In short, they now need to comply with any information notices issued by Ofcom and must also ensure their terms of service cover a very specific point. Read on to learn more… 

What exactly is in force?

Large parts of the OSA have been brought into force by secondary legislation. OSA Commencement Regulations No.1 brought sections 114(2) and 114(7) on cooperation with overseas regulators into force on the 22nd November 2023. Following this, the OSA Commencement Regulations No 2 passed on 19 December 2023 and brought into force the majority of provisions in the OSA as of 10 January 2024, while others will come into force on 1 April 2024. 

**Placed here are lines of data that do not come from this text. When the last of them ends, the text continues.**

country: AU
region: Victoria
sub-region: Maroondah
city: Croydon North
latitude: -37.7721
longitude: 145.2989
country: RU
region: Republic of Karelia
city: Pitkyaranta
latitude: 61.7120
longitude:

So what do platforms need to do now?

Although large parts of the OSA are currently ‘in force’, virtually all of the onerous duties (concerning illegal content and content that is harmful to children) will only begin to bite once Ofcom has finished its consultations and the Secretary of State has approved the resulting codes of practice (see The UK’s Online Safety Bill: Ofcom’s updated roadmap to regulation – ready and raring to go?, Ben Packer, Jemma Purslow ( 

However, Ofcom has specifically flagged two immediate compliance points for platforms to action now. 

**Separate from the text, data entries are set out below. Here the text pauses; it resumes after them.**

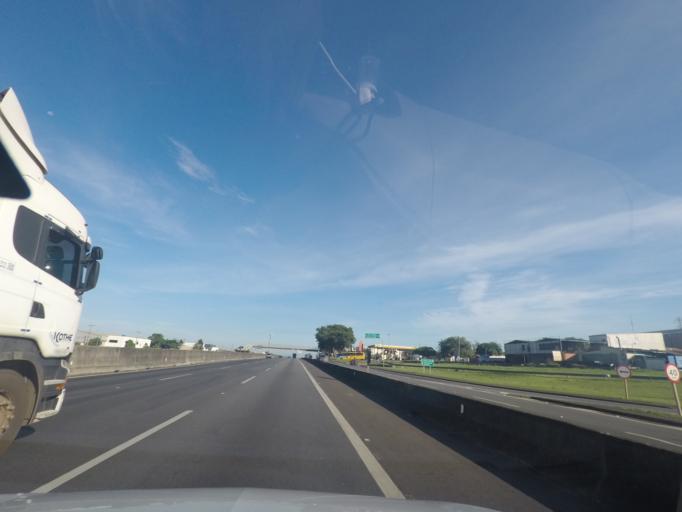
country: BR
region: Sao Paulo
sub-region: Nova Odessa
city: Nova Odessa
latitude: -22.7531
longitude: -47.2584
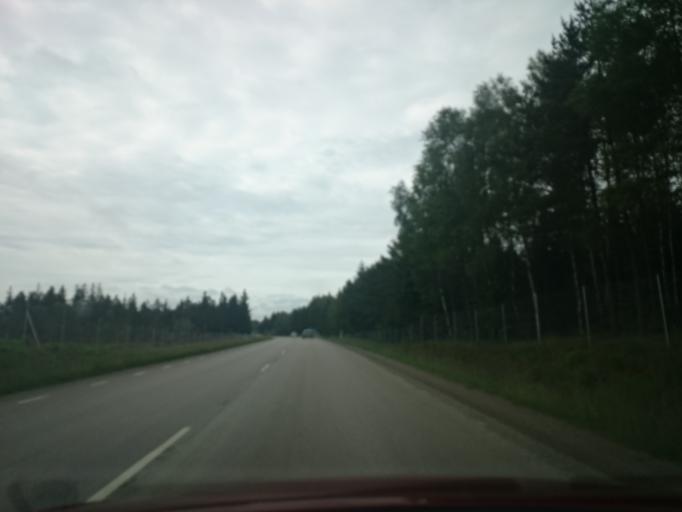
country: SE
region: Vaestra Goetaland
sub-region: Harryda Kommun
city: Hindas
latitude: 57.6804
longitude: 12.3585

First, under s. 72(1) of the OSA, “user-to-user services” must ensure that their terms of service explain in clear and accessible language that users have the right to bring a claim for breach of contract if the service breaches their terms in taking down content or banning a user. "User-to-user services” covers a broad spectrum of businesses and may incorporate social media platforms, messaging services, marketplaces, dating services, review services, gaming services, file-sharing services and many more. This was a topic we explored in this post previously: The UK’s Online Safety Bill: 5 things that may have flown under the radar, Ben Packer, Dasha Konnova (

Second, a wide range of entities must now comply fully with any information notices issued by Ofcom. This includes not only user-to-user services but also search services, “ancillary services” (e.g. payment processors), “access facilities” (e.g. app stores) or indeed anyone who appears to have, or appears to be able to generate or obtain, information which Ofcom require. We know from Ofcom’s experience overseeing the VSP regime (see Ofcom’s warning to online platforms: be ready for regulation, Jemma Purslow, Ben Packer ( that the regulator is willing to launch investigations into non-compliance and to sanction platforms. More about Ofcom’s investigative powers can be found in the recording of our recent webinar (Online Safety Act Webinar Series - session 2 | Linklaters).

Ofcom are still consulting on key provisions

Beyond the immediate priorities, platforms should have an eye on the meatier obligations that are likely to begin to apply later this year. As explained in this post, Ofcom expect the illegal content duties to apply from the end of 2024. Their consultation on what platforms will be required to do has been open since November and has just under a month left to run (see The rubber hits the road: Ofcom launch their first consultations on the OSA 2023, Georgina Kon, Ben Packer, Jemma Purslow, Ria Moody (

With plenty for services to incorporate into their New Year Resolutions, 2024 promises to be a busy year for those within the broad scope of the OSA.